During the first session she spoke with nostalgia and longing about her early childhood. This was followed by feelings of painful regret about her experiences of constant rejection and emotional abuse in foster homes. She felt the stark contrast between her early happy family life and the later “living hell” being with her own mother and brother. She felt at a crossroad in her life and needed help to find her way.

The initial phase of therapy was character-analytic. I focused on her fear of men, including her tranferential fear of me, and supported her in her desire to become independent and to have a heterosexual relationship. The defensive nature of her homosexual attachments was identified and understood by her as a substitute for the warmth and affection that her mother was unable to provide. At the same time, she faced her fear of her heterosexual feelings.
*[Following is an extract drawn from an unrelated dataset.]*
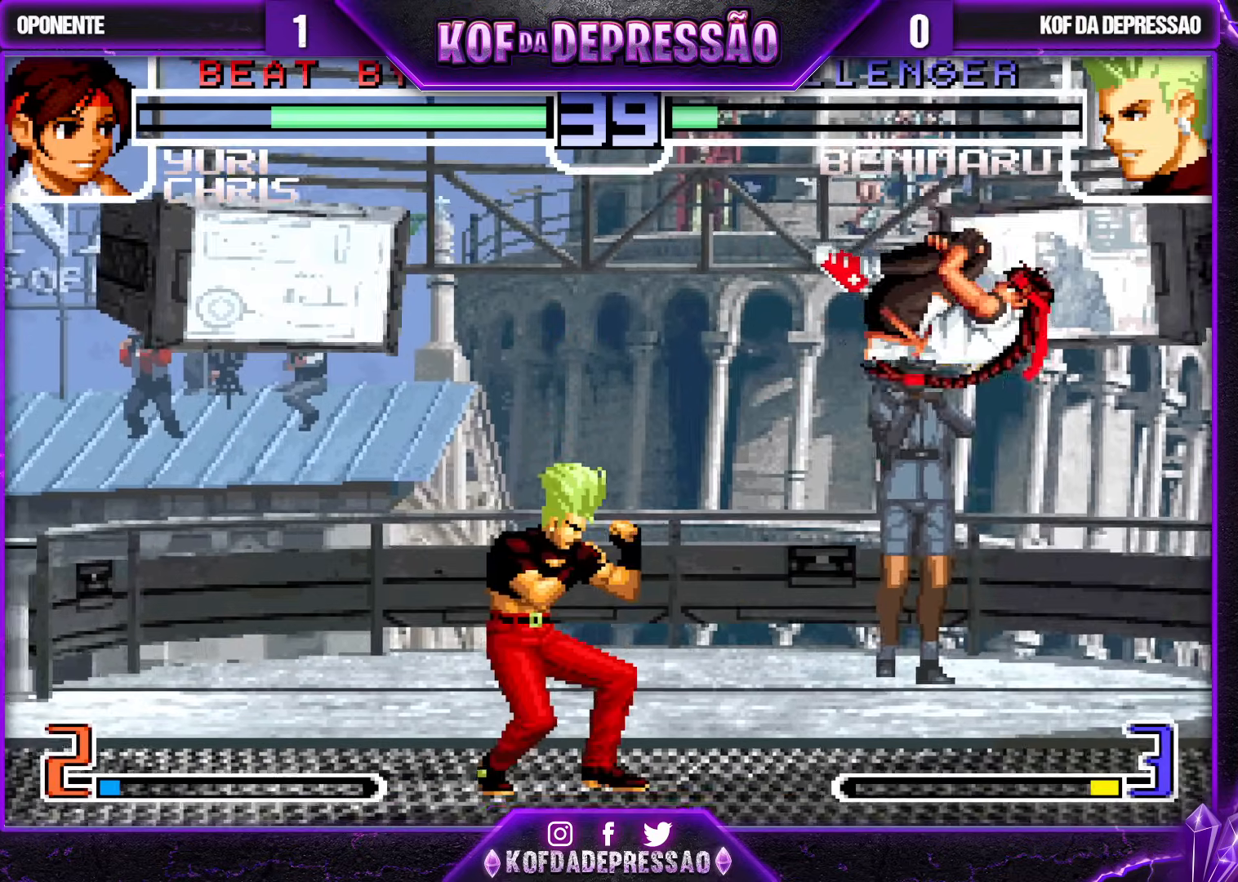
{"buttons": [], "left_stick": "down-left", "events": [[283, "left_stick", "down-left"], [417, "TRIANGLE", "down"], [467, "TRIANGLE", "up"]]}
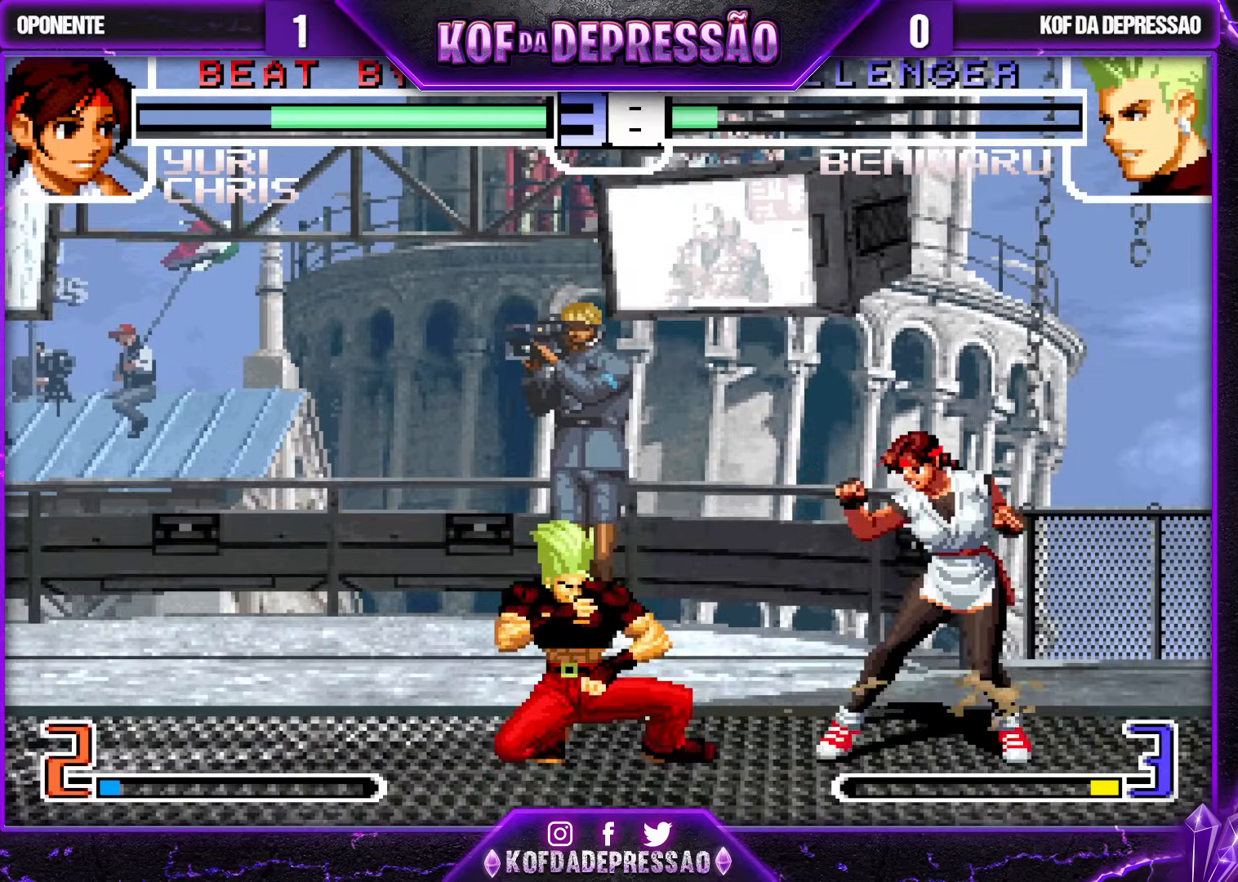
{"buttons": [], "left_stick": "center", "events": [[250, "left_stick", "right"], [350, "left_stick", "center"], [433, "CROSS", "down"], [500, "CROSS", "up"]]}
Gradually, she was able to give up her homosexual behavior, and by facing her fear of men, establish heterosexual relationships. This was accompanied by attaining independence in her work and social functions. She continued her therapy as she reached adulthood.

Conclusion

Because their armor has not yet been consolidated, medical orgone therapy of children and adolescents is less complicated and more straightforward than the therapy of adults. A major difficulty affecting outcome is the pathogenic milieu, specifically, the family relationships and home environment. In treating children, parental cooperation is necessary. Without the full cooperation and understanding of the parents, one can expect only limited success. In other words, the greater the cooperation of the parents, the more favorable the prognosis. As adolescents approach adulthood, they can generally accept more responsibility and can be treated more as adults. The most difficult cases involve children and adolescents of dysfunctional families. The children and adolescents are usually severely disturbed and full parental cooperation is difficult or impossible to obtain. Of critical importance is the extent to which contactful sex-affirmative expression in the home is tolerated.

Footnotes

1. After the oedipal phase, the character assumes increasing importance in therapy. However, in the rare instance when a child’s muscular armor is extreme, character armor may be fully functional before the oedipal phase.

2. In contrast, traditional child psychiatry, until recently, has relied almost exclusively on a psychological approach to the diagnosis and treatment of childhood and adolescent disorders. With the limitation of this approach, especially in the disorders having their origins during the first year of life before consciousness and language have fully developed, and with no apparent alternative available, the psychiatrist has been increasingly drawn into the pharmacological treatment of childhood disorders.

3. Character formation involves armoring of the erogenous zones as discussed in Orgone Therapy: Part V, Journal of Orgonomy, 21 (2):223-236, 1987.

4. Some fetuses become agitated during ultrasonography. It is possible that the testing procedure itself is responsible for the respiratory disturbances observed. This observation, therefore, requires further investigation.

5. Chronic pelvic armor must be distinguished from physical inadequacy of the mother’s pelvic outlet (cephalo-pelvic disproportion) which is an anatomic (skeletal) limitation to vaginal delivery.

6. The armored physician and scientist, thinking mechanistically, are structurally unable to recognize and understand the bioenergetic nature of life, and closely related to it, the etiology of human illness in the blocking of energy flow by armor starting in infancy and childhood.

7. The look of the “little old man” in infants is a sign of severe biophysical contraction. back to text

8. The question of adolescent responsibility, as with any other issue of personal and social importance, can only be productively addressed in a functional manner. Moralistic or anti-moralistic attitudes serve no enduring constructive end.

References

1. Reich, W., Children of the Future. New York: Farrar Straus Giroux, 1983.

2. Raknes, 0. “Puberty and its Educational Problems,” Journal of Orgonomy, 3(1), 1969.